* [PROBLEM REQUIREMENTS]: Word for word, restate every entry shown below.

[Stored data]
-=-=-=-=-

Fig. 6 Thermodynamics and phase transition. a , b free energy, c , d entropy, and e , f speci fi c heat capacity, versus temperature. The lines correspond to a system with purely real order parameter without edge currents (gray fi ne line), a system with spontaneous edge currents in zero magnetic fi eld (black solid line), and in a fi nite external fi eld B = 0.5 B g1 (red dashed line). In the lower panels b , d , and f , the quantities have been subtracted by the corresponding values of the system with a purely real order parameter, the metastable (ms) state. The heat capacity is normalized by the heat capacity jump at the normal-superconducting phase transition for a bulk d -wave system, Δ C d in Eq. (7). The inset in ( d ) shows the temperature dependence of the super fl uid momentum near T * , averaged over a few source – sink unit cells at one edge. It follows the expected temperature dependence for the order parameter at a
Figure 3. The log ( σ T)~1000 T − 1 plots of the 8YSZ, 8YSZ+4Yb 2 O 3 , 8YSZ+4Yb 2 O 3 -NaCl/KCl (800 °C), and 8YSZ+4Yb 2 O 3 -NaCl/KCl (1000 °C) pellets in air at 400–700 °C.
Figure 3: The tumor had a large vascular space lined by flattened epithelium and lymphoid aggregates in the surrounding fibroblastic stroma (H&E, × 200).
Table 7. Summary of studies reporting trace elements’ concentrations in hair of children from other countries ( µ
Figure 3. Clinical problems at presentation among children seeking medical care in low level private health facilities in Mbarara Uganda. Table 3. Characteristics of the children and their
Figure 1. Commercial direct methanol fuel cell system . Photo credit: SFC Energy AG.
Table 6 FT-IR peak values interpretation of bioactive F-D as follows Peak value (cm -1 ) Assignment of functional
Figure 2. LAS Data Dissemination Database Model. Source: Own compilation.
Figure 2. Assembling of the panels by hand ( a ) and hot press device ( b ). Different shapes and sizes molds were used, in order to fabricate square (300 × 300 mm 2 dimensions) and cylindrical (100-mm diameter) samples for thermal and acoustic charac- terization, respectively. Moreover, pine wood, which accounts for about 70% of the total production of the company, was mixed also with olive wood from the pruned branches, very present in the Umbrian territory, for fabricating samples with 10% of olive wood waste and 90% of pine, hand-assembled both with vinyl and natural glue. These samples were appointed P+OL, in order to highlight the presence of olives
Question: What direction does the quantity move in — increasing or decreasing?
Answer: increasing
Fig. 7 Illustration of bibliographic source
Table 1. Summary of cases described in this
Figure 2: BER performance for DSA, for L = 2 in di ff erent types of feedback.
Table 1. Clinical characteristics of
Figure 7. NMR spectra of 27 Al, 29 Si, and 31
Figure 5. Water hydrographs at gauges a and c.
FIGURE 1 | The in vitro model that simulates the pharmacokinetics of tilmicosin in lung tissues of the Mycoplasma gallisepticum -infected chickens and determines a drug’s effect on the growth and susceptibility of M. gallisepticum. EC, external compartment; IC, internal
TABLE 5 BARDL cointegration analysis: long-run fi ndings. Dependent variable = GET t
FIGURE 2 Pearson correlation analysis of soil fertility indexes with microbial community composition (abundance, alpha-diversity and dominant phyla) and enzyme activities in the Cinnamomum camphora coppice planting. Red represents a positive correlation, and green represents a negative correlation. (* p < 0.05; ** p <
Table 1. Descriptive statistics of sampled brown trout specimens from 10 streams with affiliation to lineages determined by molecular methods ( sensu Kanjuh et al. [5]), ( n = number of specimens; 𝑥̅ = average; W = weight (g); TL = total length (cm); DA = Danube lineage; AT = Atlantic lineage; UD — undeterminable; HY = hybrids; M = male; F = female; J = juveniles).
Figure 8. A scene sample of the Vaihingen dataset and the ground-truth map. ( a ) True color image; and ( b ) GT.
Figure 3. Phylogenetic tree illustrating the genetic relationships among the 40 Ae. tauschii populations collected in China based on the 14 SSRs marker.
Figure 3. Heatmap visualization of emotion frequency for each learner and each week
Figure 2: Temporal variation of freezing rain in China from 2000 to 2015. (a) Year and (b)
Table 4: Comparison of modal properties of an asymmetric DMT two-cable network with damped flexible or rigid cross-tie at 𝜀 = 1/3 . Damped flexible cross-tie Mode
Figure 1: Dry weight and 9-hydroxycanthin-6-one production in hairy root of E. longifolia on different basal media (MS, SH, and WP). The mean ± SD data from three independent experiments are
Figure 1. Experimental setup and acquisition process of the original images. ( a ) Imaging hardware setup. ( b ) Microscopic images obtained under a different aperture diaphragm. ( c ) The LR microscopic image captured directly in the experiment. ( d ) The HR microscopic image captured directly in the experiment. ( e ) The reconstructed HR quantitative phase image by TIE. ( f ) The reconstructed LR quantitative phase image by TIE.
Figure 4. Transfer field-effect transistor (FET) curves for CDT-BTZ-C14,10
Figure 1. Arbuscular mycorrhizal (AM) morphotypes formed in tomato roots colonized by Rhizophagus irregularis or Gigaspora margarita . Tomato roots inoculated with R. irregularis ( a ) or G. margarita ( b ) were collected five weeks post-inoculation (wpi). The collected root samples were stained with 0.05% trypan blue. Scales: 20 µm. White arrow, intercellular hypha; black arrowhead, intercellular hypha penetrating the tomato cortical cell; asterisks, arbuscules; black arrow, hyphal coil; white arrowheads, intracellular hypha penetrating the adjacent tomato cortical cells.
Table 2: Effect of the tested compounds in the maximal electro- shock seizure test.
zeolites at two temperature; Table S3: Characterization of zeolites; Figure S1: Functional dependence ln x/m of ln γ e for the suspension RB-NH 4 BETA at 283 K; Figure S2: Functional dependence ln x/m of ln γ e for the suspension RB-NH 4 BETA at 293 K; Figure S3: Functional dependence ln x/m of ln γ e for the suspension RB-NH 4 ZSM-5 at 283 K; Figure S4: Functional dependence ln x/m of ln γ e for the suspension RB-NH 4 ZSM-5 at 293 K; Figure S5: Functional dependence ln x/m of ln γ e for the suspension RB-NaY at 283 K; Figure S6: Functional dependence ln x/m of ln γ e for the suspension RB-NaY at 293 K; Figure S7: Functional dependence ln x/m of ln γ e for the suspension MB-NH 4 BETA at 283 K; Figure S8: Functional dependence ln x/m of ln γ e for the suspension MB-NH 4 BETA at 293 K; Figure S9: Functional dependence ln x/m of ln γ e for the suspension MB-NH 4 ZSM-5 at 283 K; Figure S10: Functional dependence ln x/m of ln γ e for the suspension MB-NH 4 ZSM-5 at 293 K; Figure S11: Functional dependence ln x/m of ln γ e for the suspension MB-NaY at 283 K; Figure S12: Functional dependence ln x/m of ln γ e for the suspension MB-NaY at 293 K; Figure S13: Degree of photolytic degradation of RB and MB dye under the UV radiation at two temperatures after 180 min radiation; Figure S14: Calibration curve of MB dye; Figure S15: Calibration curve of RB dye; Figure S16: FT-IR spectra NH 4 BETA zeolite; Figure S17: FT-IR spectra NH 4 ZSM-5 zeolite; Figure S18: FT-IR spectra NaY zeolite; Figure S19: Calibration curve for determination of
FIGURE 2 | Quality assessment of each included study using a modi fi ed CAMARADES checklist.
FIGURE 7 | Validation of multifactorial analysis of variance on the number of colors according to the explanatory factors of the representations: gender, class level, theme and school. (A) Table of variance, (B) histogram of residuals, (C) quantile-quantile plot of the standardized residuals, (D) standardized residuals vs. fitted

-=-=-=-=-

* [TASK SOLUTION]:
Fig. 6 Thermodynamics and phase transition. a , b free energy, c , d entropy, and e , f speci fi c heat capacity, versus temperature. The lines correspond to a system with purely real order parameter without edge currents (gray fi ne line), a system with spontaneous edge currents in zero magnetic fi eld (black solid line), and in a fi nite external fi eld B = 0.5 B g1 (red dashed line). In the lower panels b , d , and f , the quantities have been subtracted by the corresponding values of the system with a purely real order parameter, the metastable (ms) state. The heat capacity is normalized by the heat capacity jump at the normal-superconducting phase transition for a bulk d -wave system, Δ C d in Eq. (7). The inset in ( d ) shows the temperature dependence of the super fl uid momentum near T * , averaged over a few source – sink unit cells at one edge. It follows the expected temperature dependence for the order parameter at a
Figure 3. The log ( σ T)~1000 T − 1 plots of the 8YSZ, 8YSZ+4Yb 2 O 3 , 8YSZ+4Yb 2 O 3 -NaCl/KCl (800 °C), and 8YSZ+4Yb 2 O 3 -NaCl/KCl (1000 °C) pellets in air at 400–700 °C.
Figure 3: The tumor had a large vascular space lined by flattened epithelium and lymphoid aggregates in the surrounding fibroblastic stroma (H&E, × 200).
Table 7. Summary of studies reporting trace elements’ concentrations in hair of children from other countries ( µ
Figure 3. Clinical problems at presentation among children seeking medical care in low level private health facilities in Mbarara Uganda. Table 3. Characteristics of the children and their
Figure 1. Commercial direct methanol fuel cell system . Photo credit: SFC Energy AG.
Table 6 FT-IR peak values interpretation of bioactive F-D as follows Peak value (cm -1 ) Assignment of functional
Figure 2. LAS Data Dissemination Database Model. Source: Own compilation.
Figure 2. Assembling of the panels by hand ( a ) and hot press device ( b ). Different shapes and sizes molds were used, in order to fabricate square (300 × 300 mm 2 dimensions) and cylindrical (100-mm diameter) samples for thermal and acoustic charac- terization, respectively. Moreover, pine wood, which accounts for about 70% of the total production of the company, was mixed also with olive wood from the pruned branches, very present in the Umbrian territory, for fabricating samples with 10% of olive wood waste and 90% of pine, hand-assembled both with vinyl and natural glue. These samples were appointed P+OL, in order to highlight the presence of olives
Question: What direction does the quantity move in — increasing or decreasing?
Answer: increasing
Fig. 7 Illustration of bibliographic source
Table 1. Summary of cases described in this
Figure 2: BER performance for DSA, for L = 2 in di ff erent types of feedback.
Table 1. Clinical characteristics of
Figure 7. NMR spectra of 27 Al, 29 Si, and 31
Figure 5. Water hydrographs at gauges a and c.
FIGURE 1 | The in vitro model that simulates the pharmacokinetics of tilmicosin in lung tissues of the Mycoplasma gallisepticum -infected chickens and determines a drug’s effect on the growth and susceptibility of M. gallisepticum. EC, external compartment; IC, internal
TABLE 5 BARDL cointegration analysis: long-run fi ndings. Dependent variable = GET t
FIGURE 2 Pearson correlation analysis of soil fertility indexes with microbial community composition (abundance, alpha-diversity and dominant phyla) and enzyme activities in the Cinnamomum camphora coppice planting. Red represents a positive correlation, and green represents a negative correlation. (* p < 0.05; ** p <
Table 1. Descriptive statistics of sampled brown trout specimens from 10 streams with affiliation to lineages determined by molecular methods ( sensu Kanjuh et al. [5]), ( n = number of specimens; 𝑥̅ = average; W = weight (g); TL = total length (cm); DA = Danube lineage; AT = Atlantic lineage; UD — undeterminable; HY = hybrids; M = male; F = female; J = juveniles).
Figure 8. A scene sample of the Vaihingen dataset and the ground-truth map. ( a ) True color image; and ( b ) GT.
Figure 3. Phylogenetic tree illustrating the genetic relationships among the 40 Ae. tauschii populations collected in China based on the 14 SSRs marker.
Figure 3. Heatmap visualization of emotion frequency for each learner and each week
Figure 2: Temporal variation of freezing rain in China from 2000 to 2015. (a) Year and (b)
Table 4: Comparison of modal properties of an asymmetric DMT two-cable network with damped flexible or rigid cross-tie at 𝜀 = 1/3 . Damped flexible cross-tie Mode
Figure 1: Dry weight and 9-hydroxycanthin-6-one production in hairy root of E. longifolia on different basal media (MS, SH, and WP). The mean ± SD data from three independent experiments are
Figure 1. Experimental setup and acquisition process of the original images. ( a ) Imaging hardware setup. ( b ) Microscopic images obtained under a different aperture diaphragm. ( c ) The LR microscopic image captured directly in the experiment. ( d ) The HR microscopic image captured directly in the experiment. ( e ) The reconstructed HR quantitative phase image by TIE. ( f ) The reconstructed LR quantitative phase image by TIE.
Figure 4. Transfer field-effect transistor (FET) curves for CDT-BTZ-C14,10
Figure 1. Arbuscular mycorrhizal (AM) morphotypes formed in tomato roots colonized by Rhizophagus irregularis or Gigaspora margarita . Tomato roots inoculated with R. irregularis ( a ) or G. margarita ( b ) were collected five weeks post-inoculation (wpi). The collected root samples were stained with 0.05% trypan blue. Scales: 20 µm. White arrow, intercellular hypha; black arrowhead, intercellular hypha penetrating the tomato cortical cell; asterisks, arbuscules; black arrow, hyphal coil; white arrowheads, intracellular hypha penetrating the adjacent tomato cortical cells.
Table 2: Effect of the tested compounds in the maximal electro- shock seizure test.
zeolites at two temperature; Table S3: Characterization of zeolites; Figure S1: Functional dependence ln x/m of ln γ e for the suspension RB-NH 4 BETA at 283 K; Figure S2: Functional dependence ln x/m of ln γ e for the suspension RB-NH 4 BETA at 293 K; Figure S3: Functional dependence ln x/m of ln γ e for the suspension RB-NH 4 ZSM-5 at 283 K; Figure S4: Functional dependence ln x/m of ln γ e for the suspension RB-NH 4 ZSM-5 at 293 K; Figure S5: Functional dependence ln x/m of ln γ e for the suspension RB-NaY at 283 K; Figure S6: Functional dependence ln x/m of ln γ e for the suspension RB-NaY at 293 K; Figure S7: Functional dependence ln x/m of ln γ e for the suspension MB-NH 4 BETA at 283 K; Figure S8: Functional dependence ln x/m of ln γ e for the suspension MB-NH 4 BETA at 293 K; Figure S9: Functional dependence ln x/m of ln γ e for the suspension MB-NH 4 ZSM-5 at 283 K; Figure S10: Functional dependence ln x/m of ln γ e for the suspension MB-NH 4 ZSM-5 at 293 K; Figure S11: Functional dependence ln x/m of ln γ e for the suspension MB-NaY at 283 K; Figure S12: Functional dependence ln x/m of ln γ e for the suspension MB-NaY at 293 K; Figure S13: Degree of photolytic degradation of RB and MB dye under the UV radiation at two temperatures after 180 min radiation; Figure S14: Calibration curve of MB dye; Figure S15: Calibration curve of RB dye; Figure S16: FT-IR spectra NH 4 BETA zeolite; Figure S17: FT-IR spectra NH 4 ZSM-5 zeolite; Figure S18: FT-IR spectra NaY zeolite; Figure S19: Calibration curve for determination of
FIGURE 2 | Quality assessment of each included study using a modi fi ed CAMARADES checklist.
FIGURE 7 | Validation of multifactorial analysis of variance on the number of colors according to the explanatory factors of the representations: gender, class level, theme and school. (A) Table of variance, (B) histogram of residuals, (C) quantile-quantile plot of the standardized residuals, (D) standardized residuals vs. fitted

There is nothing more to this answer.